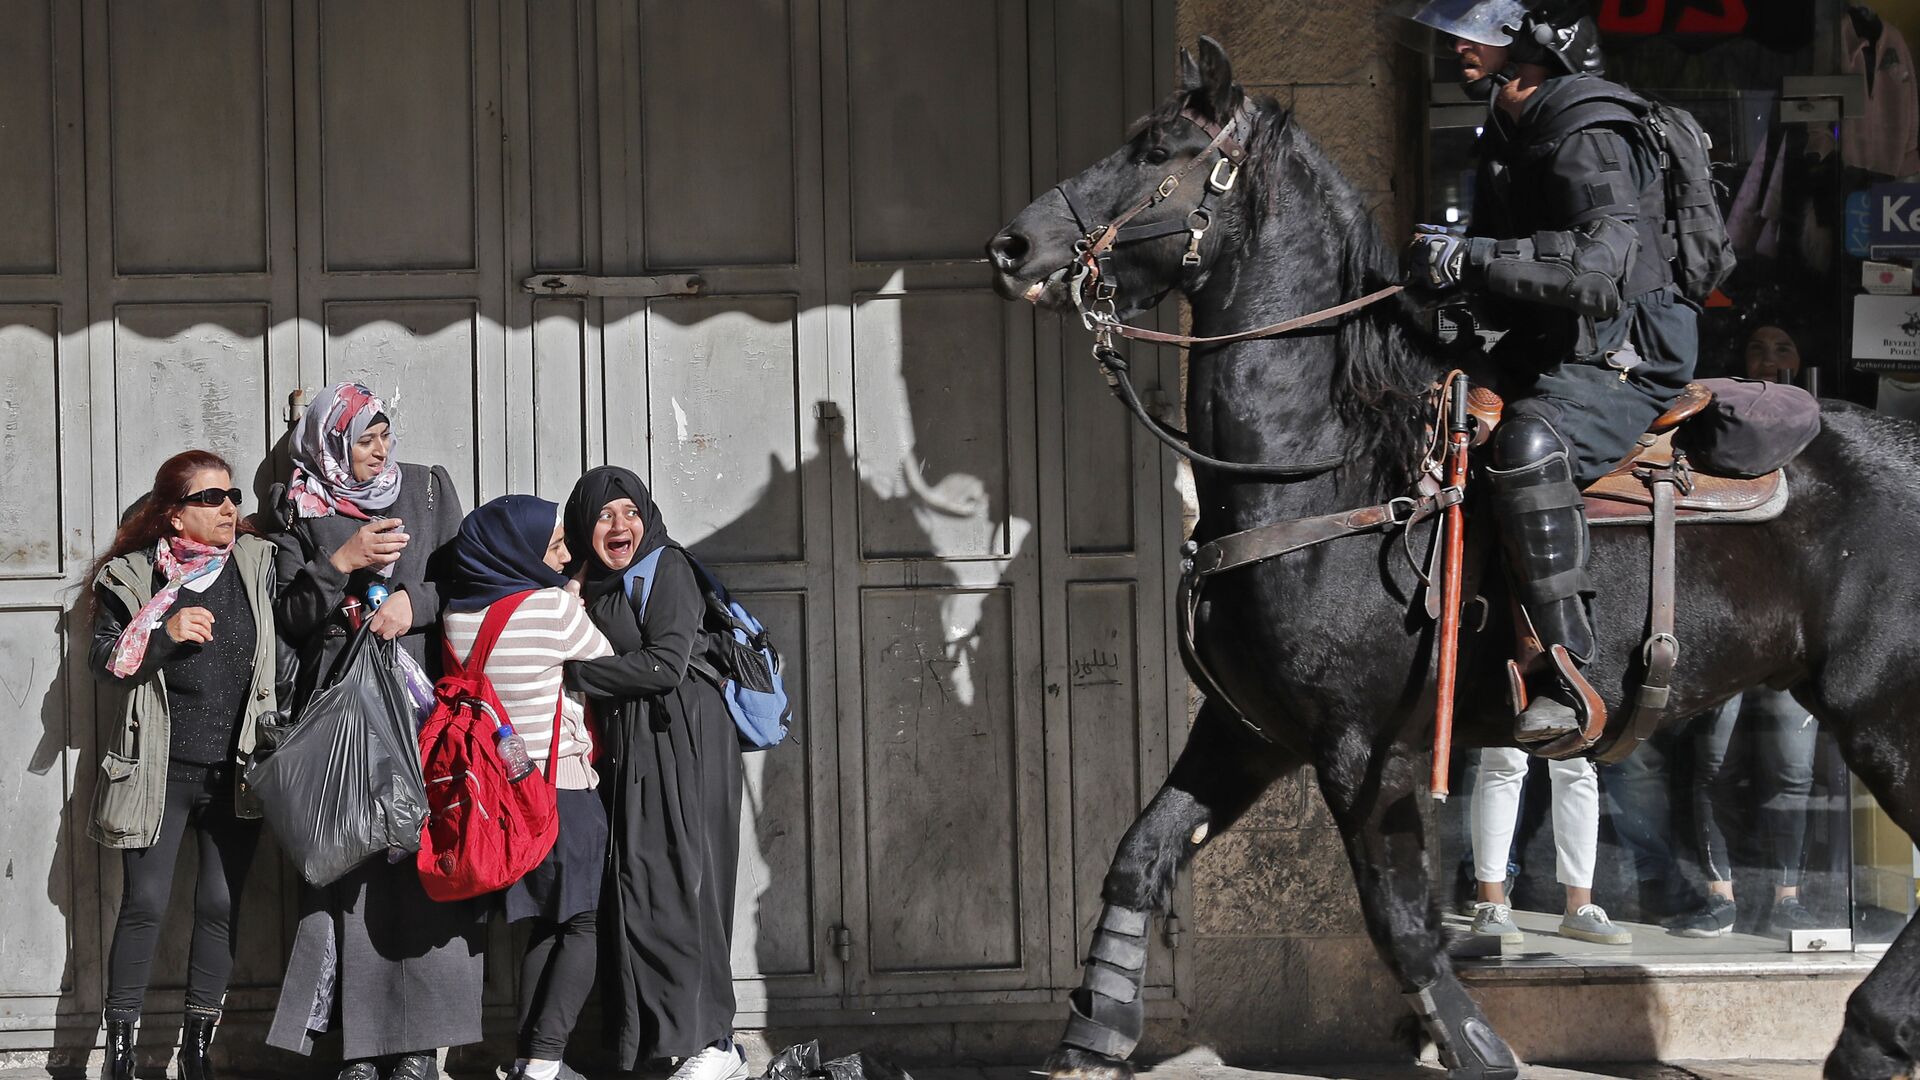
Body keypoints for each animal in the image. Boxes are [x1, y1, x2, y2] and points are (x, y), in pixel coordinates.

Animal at [990, 37, 1920, 1076]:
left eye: (1159, 150)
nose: (1014, 247)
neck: (1322, 466)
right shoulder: (1247, 729)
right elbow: (1139, 856)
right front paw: (1095, 1029)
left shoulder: (1365, 750)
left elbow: (1398, 919)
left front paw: (1475, 1042)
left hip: (1886, 716)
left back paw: (1872, 1034)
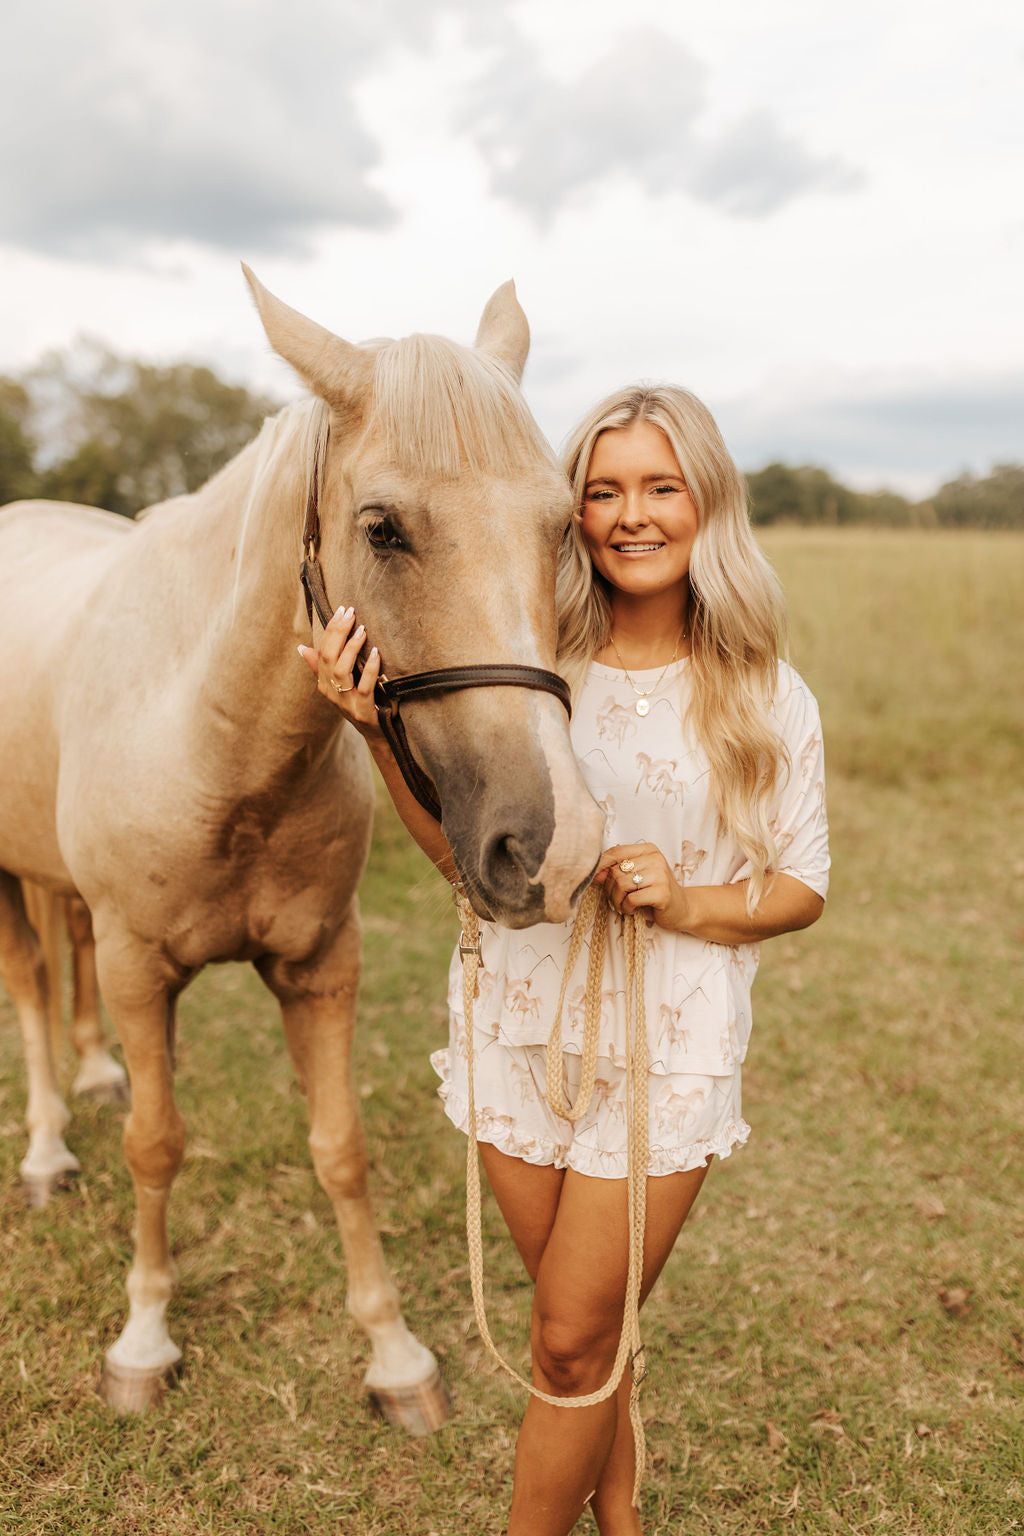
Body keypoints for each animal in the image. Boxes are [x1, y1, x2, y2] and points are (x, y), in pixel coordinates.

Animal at [0, 273, 607, 1425]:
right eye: (384, 528)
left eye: (563, 526)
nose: (551, 849)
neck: (212, 741)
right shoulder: (140, 966)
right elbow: (157, 1145)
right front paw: (143, 1340)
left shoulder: (322, 966)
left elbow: (340, 1149)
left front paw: (395, 1357)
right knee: (31, 985)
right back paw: (51, 1146)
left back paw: (95, 1079)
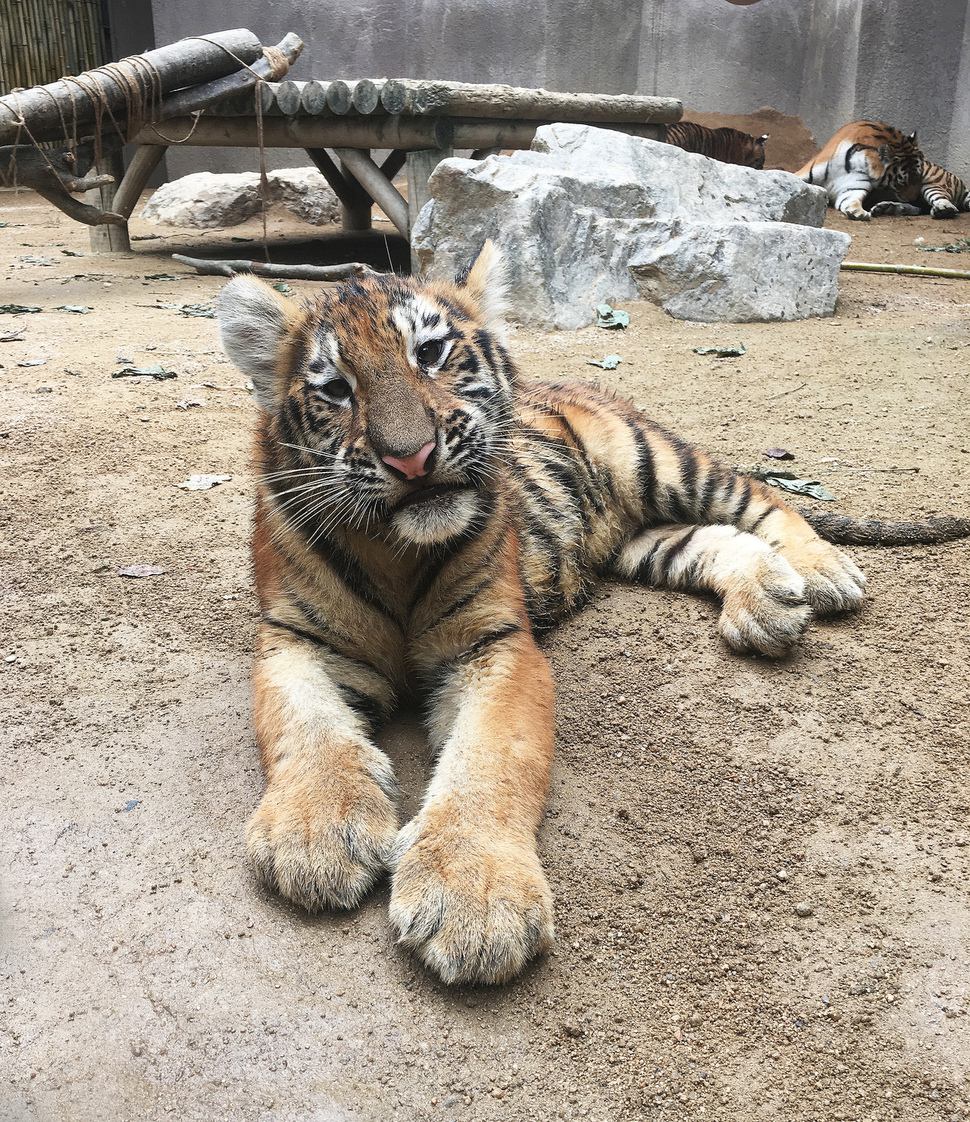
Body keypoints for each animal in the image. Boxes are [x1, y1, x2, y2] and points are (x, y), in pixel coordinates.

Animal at [217, 245, 968, 982]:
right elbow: (303, 724)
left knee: (761, 494)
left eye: (430, 353)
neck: (396, 549)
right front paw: (316, 836)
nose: (412, 458)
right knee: (715, 541)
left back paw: (820, 572)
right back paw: (767, 605)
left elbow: (489, 756)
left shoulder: (497, 645)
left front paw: (473, 897)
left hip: (658, 462)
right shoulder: (294, 639)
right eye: (336, 389)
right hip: (645, 543)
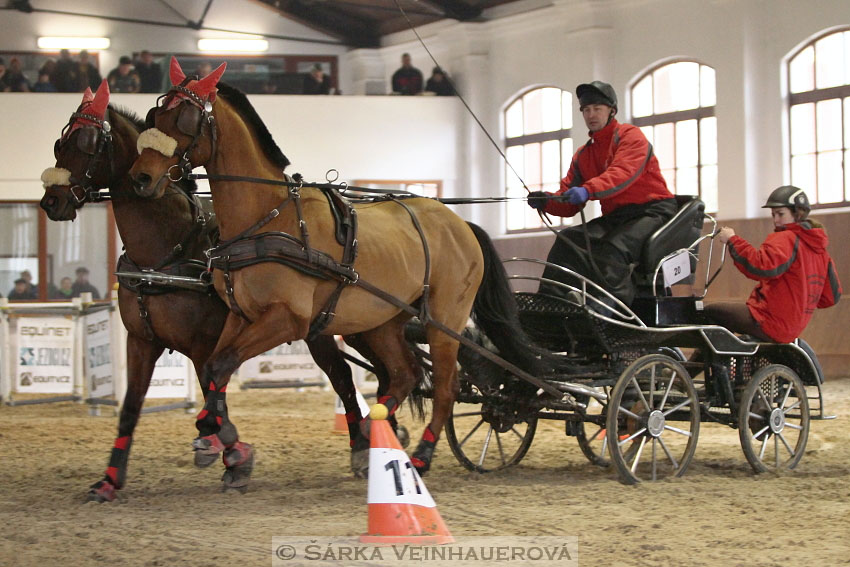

....

> [WORK INSTRUCTION] Given the data above, transcribe exactly the lines from the one containing "right eye: (384, 528)" down to the one containing "left back paw: (95, 1079)", and no others.

> [COMPLETED EXERCISE]
right eye: (384, 528)
left eye: (563, 526)
nose: (551, 849)
neck: (212, 741)
right shoulder: (140, 966)
right elbow: (157, 1145)
right front paw: (143, 1340)
left shoulder: (322, 966)
left elbow: (340, 1149)
left front paw: (395, 1357)
right knee: (31, 985)
right back paw: (51, 1146)
left back paw: (95, 1079)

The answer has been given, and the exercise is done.